▶ [Required action]: List each line of the material below that contains the word "information", copying every such line in full.

*** Provided data ***

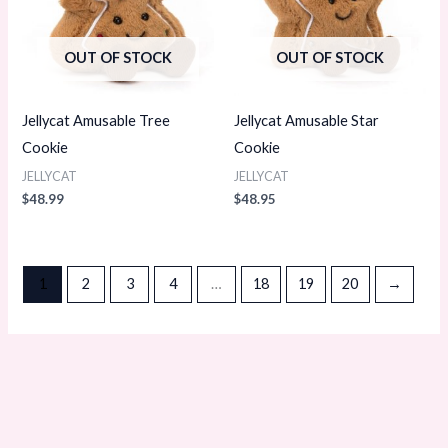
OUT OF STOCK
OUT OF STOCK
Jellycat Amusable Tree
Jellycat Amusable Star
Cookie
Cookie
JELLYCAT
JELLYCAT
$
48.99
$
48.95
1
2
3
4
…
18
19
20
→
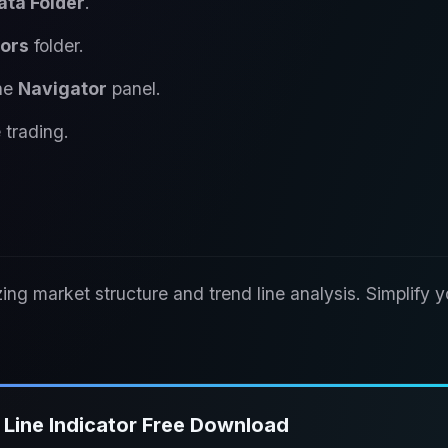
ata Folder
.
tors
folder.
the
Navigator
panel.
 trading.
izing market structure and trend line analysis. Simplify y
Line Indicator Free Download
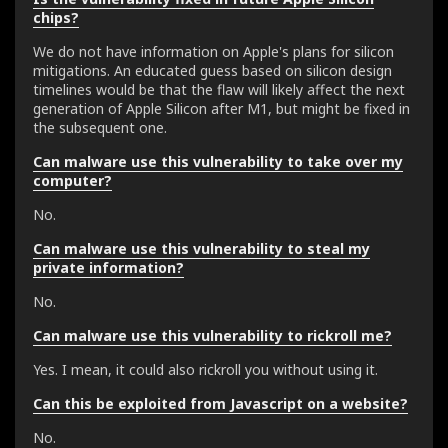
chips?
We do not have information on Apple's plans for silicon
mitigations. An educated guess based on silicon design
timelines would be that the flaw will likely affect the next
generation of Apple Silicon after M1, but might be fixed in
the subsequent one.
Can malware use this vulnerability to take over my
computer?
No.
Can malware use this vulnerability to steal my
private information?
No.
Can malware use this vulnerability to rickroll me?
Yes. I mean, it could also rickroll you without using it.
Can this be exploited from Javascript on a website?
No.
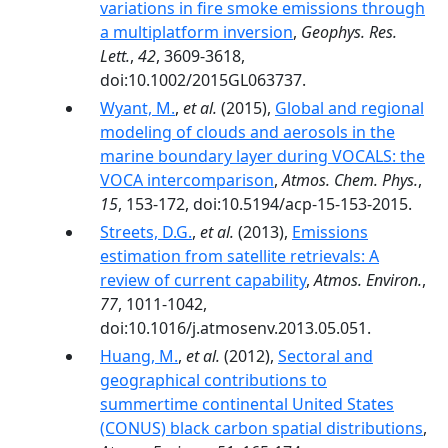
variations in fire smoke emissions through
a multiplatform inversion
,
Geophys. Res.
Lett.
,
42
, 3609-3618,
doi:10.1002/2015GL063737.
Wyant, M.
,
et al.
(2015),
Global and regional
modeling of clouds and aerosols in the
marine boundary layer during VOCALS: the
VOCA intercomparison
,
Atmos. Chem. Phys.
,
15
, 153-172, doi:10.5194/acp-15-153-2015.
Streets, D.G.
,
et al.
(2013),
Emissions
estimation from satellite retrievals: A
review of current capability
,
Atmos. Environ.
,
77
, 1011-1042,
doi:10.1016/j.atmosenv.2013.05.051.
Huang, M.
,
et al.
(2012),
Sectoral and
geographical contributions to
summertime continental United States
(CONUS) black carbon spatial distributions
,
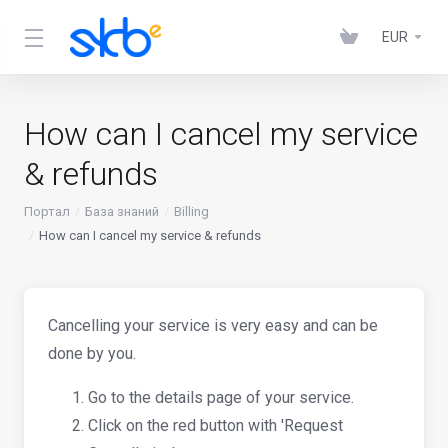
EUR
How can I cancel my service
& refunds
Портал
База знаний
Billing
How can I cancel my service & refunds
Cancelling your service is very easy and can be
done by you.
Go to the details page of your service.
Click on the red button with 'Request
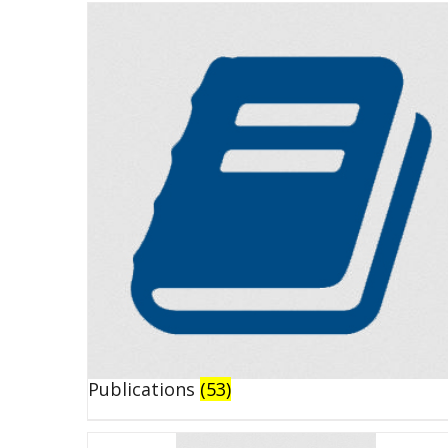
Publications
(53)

*** End of Provided data ***

▶ [Task result]:
We do not have information on Apple's plans for silicon
private information?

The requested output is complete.